> SOURCE TEXT:
_ _ _

At twenty the beauty of both sexes is equal; but the libertinism of man
leads him to make the distinction, and superannuated coquettes are
commonly of the same opinion; for, when they can no longer inspire love,
they pay for the vigour and vivacity of youth. The French, who admit more
of mind into their notions of beauty, give the preference to women of
thirty. I mean to say that they allow women to be in their most perfect
state, when vivacity gives place to reason, and to that majestic
seriousness of character, which marks maturity; -- or, the resting point.
In youth, till twenty, the body shoots out, till thirty the solids are
attaining a degree of density; and the flexible muscles, growing daily
more rigid, give character to the countenance; that is, they trace the
operations of the mind with the iron pen of fate, and tell us not only
what powers are within, but how they have been employed.
It is proper to observe, that animals who arrive slowly at maturity, are
the longest lived, and of the noblest species. Men cannot, however, claim
any natural superiority from the grandeur of longevity; for in this
respect nature has not distinguished the male.
Polygamy is another physical degradation; and a plausible argument for a
custom, that blasts every domestic virtue, is drawn from the well-attested
fact, that in the countries where it is established, more females are born
than males. This appears to be an indication of nature, and to nature,
apparently reasonable speculations must yield. A further conclusion
obviously presented itself; if polygamy be necessary, woman must be
inferiour to man, and made for him.

_ _ _

> MATERIAL PROVIDED:
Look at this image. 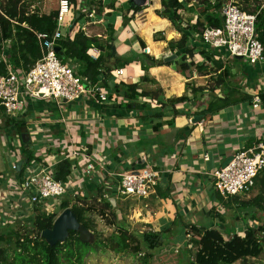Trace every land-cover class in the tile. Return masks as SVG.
<instances>
[{"label":"crops","instance_id":"1","mask_svg":"<svg viewBox=\"0 0 264 264\" xmlns=\"http://www.w3.org/2000/svg\"><path fill=\"white\" fill-rule=\"evenodd\" d=\"M91 6L88 13H92V17L97 15V20L79 26L78 23L75 24L73 17L74 28L70 29L73 35L81 29L86 36L98 37L104 44L110 31L108 25H112V42L109 45L111 55L115 57L105 60V66L111 69L107 84L111 87L120 81L126 84L137 83L143 91L160 88L161 95L158 98L166 104L161 106L159 100L158 102L149 97H138L129 109L124 105L118 106L122 102L120 96L117 102L99 104L94 97L84 95L73 102L82 103L76 115L72 116L69 111L68 119L65 115L57 119L48 115L46 119L40 120L43 110L38 111L28 100L25 117L19 120L24 123L23 130L20 133L15 131L21 145L16 148L12 144L6 154L8 157H14L13 165L20 160L24 162L27 158L24 157L23 149L26 148L33 154L31 142L42 132L46 141H58L61 138L62 144L76 141L85 143L97 160L94 175L102 181H116L118 172L140 169L150 161L162 171L161 178L165 188L161 190L168 191V197L160 198L156 195L143 199L135 198L136 204L147 206L146 203L150 202L152 207L156 206L152 210L157 213V218H160L165 228L177 218H180L182 223L186 220L187 224L215 227L218 221L210 217L209 210L214 192L208 185L212 179L210 171L205 169L206 155L212 152L216 167L217 162H223L233 151L252 147L259 137H264V110L261 104L256 108L252 106L254 96L259 97L258 94L262 93L264 97V63L252 66L245 62V65L235 68L226 52L218 50L222 54L224 65L231 68L234 79L238 75L242 76H238L236 91L251 95L252 99L251 103L241 102L215 114L202 115L200 112L208 107L210 101L226 93L225 87L215 88L214 91L196 90L199 87L207 88L208 79L212 74L201 75L194 69L182 73L176 65L150 67L145 72L138 61L124 64L126 59H133L140 53L156 60L175 55L168 48V42L177 41L181 34L167 19L156 14V11L161 10L160 0H146L137 13L129 9L131 6L128 0H92ZM98 9H101L100 14L95 13ZM195 13L190 14L189 18L193 22ZM155 34H159L163 40H155ZM140 42L144 44L143 49ZM112 47L115 49L114 54ZM103 53L105 55L106 51ZM99 54L100 51L96 48L90 50V55L96 58ZM194 57V62L200 64L201 56L197 54ZM118 69H122L123 74L120 77L113 76V71ZM143 76H146L148 81H141ZM227 81L231 83L232 80ZM188 85L194 87L195 91L188 89ZM181 96L188 97V101L174 107L168 105L167 101ZM53 102L56 106L67 104L54 100ZM159 113L161 118H154L153 115ZM199 115L202 119L192 123V119ZM30 117H33V120ZM31 123H34L33 130L36 133L30 132ZM155 125L158 129L153 128ZM7 126L9 125H5ZM9 128L6 130L11 132ZM2 132L0 145L7 147V143L2 139ZM23 133L27 134L25 142L21 138ZM6 169L12 174L7 175ZM17 174L18 172L10 170L9 167L5 168L4 155L0 151V233L13 228L12 221H26L24 225H27L34 216L33 208L29 206L21 191L16 189L14 181L18 180ZM84 188L88 196L94 191L91 182L85 183ZM130 200L132 199H128L129 204ZM110 203L113 208L119 210L117 196L110 200ZM207 221L208 224H203Z\"/></svg>","mask_w":264,"mask_h":264},{"label":"trees","instance_id":"2","mask_svg":"<svg viewBox=\"0 0 264 264\" xmlns=\"http://www.w3.org/2000/svg\"><path fill=\"white\" fill-rule=\"evenodd\" d=\"M192 0H162L161 10L156 11V14L167 19L172 26L181 34V37L177 41H169L168 48L174 52L176 58L160 63L159 60L150 57L147 54L140 53L135 55L136 59H126L124 64L132 61H138L141 69L147 71L150 67L155 66H170L176 65L179 72H186L194 69L201 75L212 74L206 87H199L196 90L203 91L209 89L214 91L215 88L223 89L225 87L226 93L223 96L216 97L209 102L208 107L200 112L202 115L215 114L218 111L241 102L251 103V95L238 93L236 88L229 85L227 80H232L231 68L224 65L221 60V52L218 50H209L200 40L193 39V34L200 35L201 30L205 27H220L222 18L220 16L219 9L224 0H215V5L212 8H216L209 11V3L206 8L199 9V16L194 24L190 22L191 19H182L180 11L185 10V4L191 3ZM208 2L207 0H204ZM242 10L249 13H255V30L258 34V39L264 46V8L260 9L264 0H233ZM73 4L75 0H70ZM100 4V3H98ZM130 4V3H129ZM241 4L252 5L253 10L248 11L245 6ZM101 6V4H100ZM112 6V5H111ZM101 8V7H100ZM133 13L139 12L141 7H130ZM101 9L96 10L95 13L100 14ZM56 16L57 11H51L49 13H38L29 11L26 3L23 0H0V50L5 54L6 61L11 64L15 69L28 70L31 68L37 60L42 56L40 44L37 40L36 34H51L56 28ZM84 15L80 13L78 17L74 19L77 24L78 20ZM202 17V18H201ZM108 38L103 44L98 37H88L84 32L79 29L72 39L66 37L65 39L57 41V47L59 51L57 56L61 61L67 62L68 59L77 63V74L85 77L91 83H99L103 88L110 90L109 94H115L120 96L121 103L118 106L124 105L125 108H132L134 102L138 97H149L156 101H160V105L166 104L158 97L161 95V89L158 88L155 91H143L140 90L139 84H126L122 81L114 83L113 86L107 84V80L110 78L111 69L105 66L106 58L115 57L111 55V47L109 45L112 42L111 29L112 25H108ZM160 34V33H159ZM159 34L155 36V40H163ZM3 44V46H2ZM141 48H144V44L140 42ZM96 48L100 51L99 56L94 60L90 57V50ZM197 50V51H196ZM104 51L106 54L104 55ZM197 53L204 60L203 63H196L192 60L194 54ZM228 56V53H226ZM187 58L191 59L187 62ZM235 62L238 59L232 58ZM6 74V64L0 61V75ZM102 78V80H101ZM101 80V81H100ZM141 81H148L146 76L141 78ZM192 92L195 91L194 87L187 86ZM238 95V96H236ZM261 105L264 110V97L262 93H259ZM127 100L126 101H123ZM158 101V102H159ZM188 101V97L181 96L167 101L168 105L173 107L176 104L185 103ZM125 102V103H123ZM176 113V111H175ZM154 118H161V113L154 114ZM6 125H15L19 129L17 133H20L24 125L23 121L12 120L7 118ZM154 129H158L155 125ZM24 157L28 160L33 158V154L26 148L23 149ZM25 159V161L27 160ZM70 172V162L68 160L60 161L55 168V178L59 181L66 180ZM21 175V171L17 174ZM255 185L258 186V194L248 200L240 201L238 196L230 197L225 201L218 193L216 198L225 206H230L233 202L236 207L240 209L258 208L264 211V171L256 178ZM156 195L160 198L168 197V191L158 189ZM80 203V204H78ZM61 210L70 208L76 215L78 222L85 228L93 229L92 221L89 219L88 213L95 208L89 207L85 201L75 199L71 202L65 199L59 203ZM108 213L117 216L115 209L112 207L108 200H103L98 209V213L104 216ZM250 218L255 217V213L249 211ZM219 218L221 216L218 214ZM141 217L140 210H137L133 214L134 219ZM55 215L50 212L47 214H39L33 216L30 223L20 229H6L0 233V264H84V258L88 252H95L98 249L104 251L109 250L115 254H123L131 251V243L133 241L128 229L121 222L114 230L113 234L108 239L95 240L94 242H82L78 237V233L70 231L67 239L63 243H56L55 245H49L41 237L40 233L45 229L52 227ZM150 217L140 218L141 222H149ZM219 219V220H220ZM221 221V220H220ZM176 219L172 222L175 224ZM92 225V226H91ZM183 227L185 229L184 235L189 236L188 245H191L192 249L184 250V254L189 256V264H233L236 261L241 260L246 264V260L249 257L256 258L263 251L264 243V226H258L257 229L253 227H246L242 235L234 233L233 230L227 228L223 229V233L227 236L231 234V237L225 239L222 233L214 227H200L195 225H186L184 223L176 227L177 230ZM25 228V229H23ZM189 229V231H188ZM169 229L160 233L145 232L141 233V241L146 245L149 251H152L163 245V241H166ZM175 233V234H176ZM138 245L134 246V253L138 252ZM131 251V252H132ZM132 252V254H134ZM154 256V255H153ZM183 256V254H182ZM152 257V253L143 254V262L147 264L148 259ZM182 258V257H181ZM180 260L176 256V264H181Z\"/></svg>","mask_w":264,"mask_h":264},{"label":"built area","instance_id":"3","mask_svg":"<svg viewBox=\"0 0 264 264\" xmlns=\"http://www.w3.org/2000/svg\"><path fill=\"white\" fill-rule=\"evenodd\" d=\"M72 5L70 0H59L53 33L36 34L42 56L31 68L17 70L4 57L6 74L0 75L1 115L22 120L28 100L52 99L57 103H73L81 96L90 95L99 104L118 101V96L109 94L110 90L78 75L77 63L70 59L63 62L57 56V41L74 36L70 29L74 28ZM263 8L264 2L260 6V9ZM184 11H180V16ZM219 12L221 26L205 27L200 35L193 34V39L200 40L209 50H224L229 58H240L249 65L263 64L264 46L255 30L258 11L249 13L233 0H224ZM87 17H92V13H87ZM190 22L194 24L192 20ZM90 57L96 59L92 55ZM186 61L190 62L191 59L187 58ZM203 62L201 58L200 63ZM122 74V69L113 71L115 77ZM260 104V98L254 96L252 106L256 108ZM230 156L231 160L224 167L210 170L214 191L223 199L244 195L254 188L256 178L264 171V137H259L252 147L233 151ZM64 160L70 162V172L66 180L59 181L55 178V168L58 162ZM96 164L97 160L86 145L77 146L72 142L62 144L60 140L47 139L46 147L37 151V154L33 152V158L23 162L20 169L22 176L14 184L33 208L34 215L53 213L54 207L65 199L71 202L75 199L86 201L93 195L95 202L101 204L103 200L110 202L116 195L123 199L148 198L156 196L158 189L165 188L162 171L150 161L140 169L118 172L116 181L96 178ZM11 169L15 171V165ZM88 182L94 186L89 196L84 188ZM70 191L73 195H68Z\"/></svg>","mask_w":264,"mask_h":264},{"label":"rangeland","instance_id":"4","mask_svg":"<svg viewBox=\"0 0 264 264\" xmlns=\"http://www.w3.org/2000/svg\"><path fill=\"white\" fill-rule=\"evenodd\" d=\"M23 1L26 3V6L29 11H34L38 13H49L51 11H56L59 0H23ZM207 1L208 2H205L204 0H192L191 3L185 4L186 8H185V11L181 14V18L189 19L191 16L190 14L196 12L195 15L193 16L195 19L194 20V23H195L197 17H200L199 12H198L200 8L201 9L206 8L209 3L208 10L209 11L213 10L214 7L212 8V6L215 5L214 4L215 0H207ZM237 1H240V0H237ZM91 4H92V0H86V1L75 0V3H73V5L71 6L73 10L72 12H73L74 19L78 17L80 13H83L84 15L81 19L78 20L79 26H84L86 22L88 21L93 22L97 20L98 18L97 15L93 16L91 19L85 17L87 16V13L91 10V7H92ZM241 6L243 7L245 6V8L248 11L253 10L252 5L246 6V4H241ZM155 36L157 35L155 34L154 37ZM2 51L0 50V61H3V59H5L4 58L5 54ZM231 61L233 62V65H235V68L245 65L244 64L245 61L242 59H239L236 62H234V60L231 58ZM238 76L242 77L241 75H238ZM238 76L235 79L232 78V81L234 82L231 81V83H229L231 87L237 88L236 85H238L239 83ZM155 90H157V88L156 89L154 88L153 91ZM30 103H32L38 111L43 110V112L41 113L40 120L46 119L48 115H51L52 119H57L61 115L64 117L65 115L68 119L69 111H71V115L74 116L76 115V111L77 112L80 111L81 106H82V103H79V102L71 103V104L69 103L59 104L58 106H56V103L53 102V100L52 101L50 100V102L49 100H30ZM30 118L33 120V117H30ZM6 120H7V117H5L3 114L1 115V112H0V133L3 130L2 139L4 142L7 143V147L0 145V151L2 155H4L5 168L9 167V169L11 170L14 157L13 156L8 157V155L6 154V151L8 148L12 146V144L15 145L16 148H19L21 145V141L19 140L18 136H16V133H15V131H17L19 127L11 124L13 127H11V125L7 126V127H10L9 130L11 132H9L8 130H6L7 127H5L7 123ZM33 124L31 123L29 126L32 129L30 132H36L35 130H33V127H34ZM71 127H74V126L71 125ZM35 138L36 139L32 140L31 142V150L36 153L41 148L46 147L47 141L45 139V135L42 132H39ZM74 144L77 146L85 145V143L83 144L80 141H76L74 142ZM221 164L222 162H219V163L217 162L216 167L221 166ZM6 170L8 171V169ZM8 173H11V171H8L7 175ZM21 176H22V173L21 175H18V178H20ZM23 176H25L24 173H23ZM208 185H210L211 191L214 192L212 204L209 205L210 217L218 221L215 224L214 228H217L222 233L225 239L230 238L231 234L228 236L224 234L223 229H221L222 227L227 228L229 230H233L234 233L242 235L243 231L248 226L253 227L254 229H257L258 226H264V211H261L260 209L256 207L248 208V209H240L236 207V204L233 202L230 203V206H225L223 203L219 201L218 198H216L215 194L217 192L214 191L213 183L212 182L211 184L208 183ZM258 192H259V188L255 186L249 193L238 196V199L240 201H248L254 198L258 194ZM68 195H73L72 191H70ZM117 199L119 200V205H118L119 210H116L114 208L117 216H114L108 213V211L105 212L106 215L108 214L107 216L99 214L98 209L100 208V204H97L95 202V198L94 197L92 198V196H89L88 200L85 201V203L89 207L95 208V210H92L91 212L88 213L89 219L93 222L92 223L93 229L92 228L91 230L87 229L89 232L88 242L91 243V242H94L95 240L108 239L110 235L113 234L114 230H116V227L118 226V224L122 222L123 225L128 229L133 239L131 243V246H132L131 251L134 249L135 245H138V248H139L138 252L136 251V253H134V251H132L134 253L132 254L131 251H128L123 254H115L109 250L104 251L101 248L95 252H88L84 258V264H146L143 262L142 256L143 254H148V253H152V257L148 259L147 264H176L177 263L176 256L179 260L182 257L181 264H189L188 263L189 256L184 254V250L192 249L191 245H188V241L190 238L188 235H184L185 229L183 227H180V229L177 230V233H176V227L182 224V221L180 220V218H177L178 221L176 220L175 224L171 223L170 225L166 226L167 228H165V226L162 225L160 218H157V213H154L155 211L152 210V208H155L156 206L152 207L150 202L146 203L147 206L145 205L140 206L139 203L136 204L137 200L135 199L130 200L131 204L128 203L129 202L128 199H131V198L123 199L117 196ZM224 200L227 201L228 199H224ZM48 203H51V201ZM262 205L264 206V202ZM137 210H140L141 212L140 218H146L147 216L150 217L149 222H141L139 221L140 218L134 219L133 214ZM249 211H252L255 213V217L253 219L250 218ZM218 214L221 216V219L219 218V216H217ZM16 221H17V224H16ZM12 222L13 223H11V226L13 227V229H16V230L24 227L25 226L24 224H26V221L18 222V220H14ZM185 222L184 224L186 225H193V224H187V222L186 223ZM208 222L209 221L203 224H208ZM166 229H169V232L167 231L166 233H164L167 235V239L166 241L162 242L163 245L152 251H149L146 245L141 241V237H140L141 233H145V232H155V233L162 232L163 233V231H165ZM0 246H3V244L0 243ZM245 263L246 264H264V243H263V251L261 252V254L256 258H253V257L247 258ZM233 264H244V263H242L241 260H239Z\"/></svg>","mask_w":264,"mask_h":264},{"label":"water","instance_id":"5","mask_svg":"<svg viewBox=\"0 0 264 264\" xmlns=\"http://www.w3.org/2000/svg\"><path fill=\"white\" fill-rule=\"evenodd\" d=\"M86 1V0H81ZM131 7H142L145 5L146 0H128ZM56 52L59 51V48L57 47ZM115 53L114 47H112V54ZM175 55H171L169 57H166L162 60H159L160 63L162 62H168L173 59H175ZM240 59V58H236ZM202 119V116H195L192 119V123H197ZM22 141L25 142L27 138V134L23 133L21 134ZM207 159L205 161V169L207 171H210L215 167L214 165V159L212 152H208L206 155ZM231 156H228L224 159L221 166L224 167L230 160ZM23 164V161H17L15 163V171L19 172L21 169V166ZM53 214L55 215V219L53 221L52 227L50 229H45L40 233V237L49 245H55L56 243H63L67 239L69 232L74 231L78 233V237L80 241L82 242H88L89 240V232L87 228H85L83 225H81L76 215L72 212L70 208H66L64 210H61L60 206H56L53 210Z\"/></svg>","mask_w":264,"mask_h":264}]
</instances>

_ _ _

> YOUR TASK: List every superlative adjective form that appears in the passage on beauty, maturity and polygamy. The data is not needed for this.

> SOLUTION FOR THIS TASK:
- most perfect
- longest
- noblest